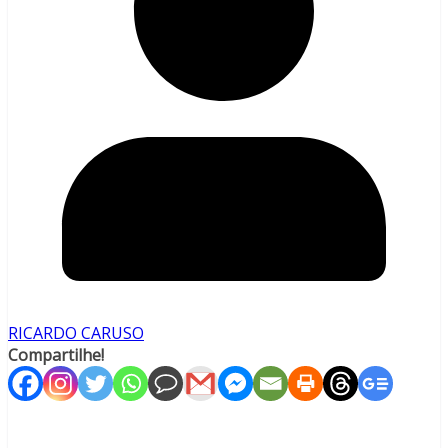
RICARDO CARUSO
Compartilhe!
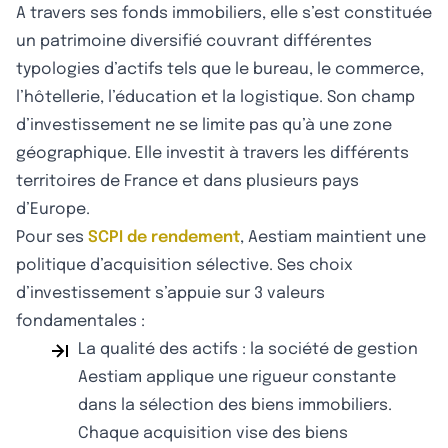
A travers ses fonds immobiliers, elle s’est constituée
un patrimoine diversifié couvrant différentes
typologies d’actifs tels que le bureau, le commerce,
l’hôtellerie, l’éducation et la logistique. Son champ
d’investissement ne se limite pas qu’à une zone
géographique. Elle investit à travers les différents
territoires de France et dans plusieurs pays
d’Europe.
Pour ses
SCPI de rendement
, Aestiam maintient une
politique d’acquisition sélective. Ses choix
d’investissement s’appuie sur 3 valeurs
fondamentales :
La qualité des actifs : la société de gestion
Aestiam applique une rigueur constante
dans la sélection des biens immobiliers.
Chaque acquisition vise des biens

* [WHAT YOU HAVE TO DO] Nothing from before the line containing "A travers ses" should appear; copy that line and each one after it through the last line of the entries, exactly.

* [RESPONSE]
A travers ses fonds immobiliers, elle s’est constituée
un patrimoine diversifié couvrant différentes
typologies d’actifs tels que le bureau, le commerce,
l’hôtellerie, l’éducation et la logistique. Son champ
d’investissement ne se limite pas qu’à une zone
géographique. Elle investit à travers les différents
territoires de France et dans plusieurs pays
d’Europe.
Pour ses
SCPI de rendement
, Aestiam maintient une
politique d’acquisition sélective. Ses choix
d’investissement s’appuie sur 3 valeurs
fondamentales :
La qualité des actifs : la société de gestion
Aestiam applique une rigueur constante
dans la sélection des biens immobiliers.
Chaque acquisition vise des biens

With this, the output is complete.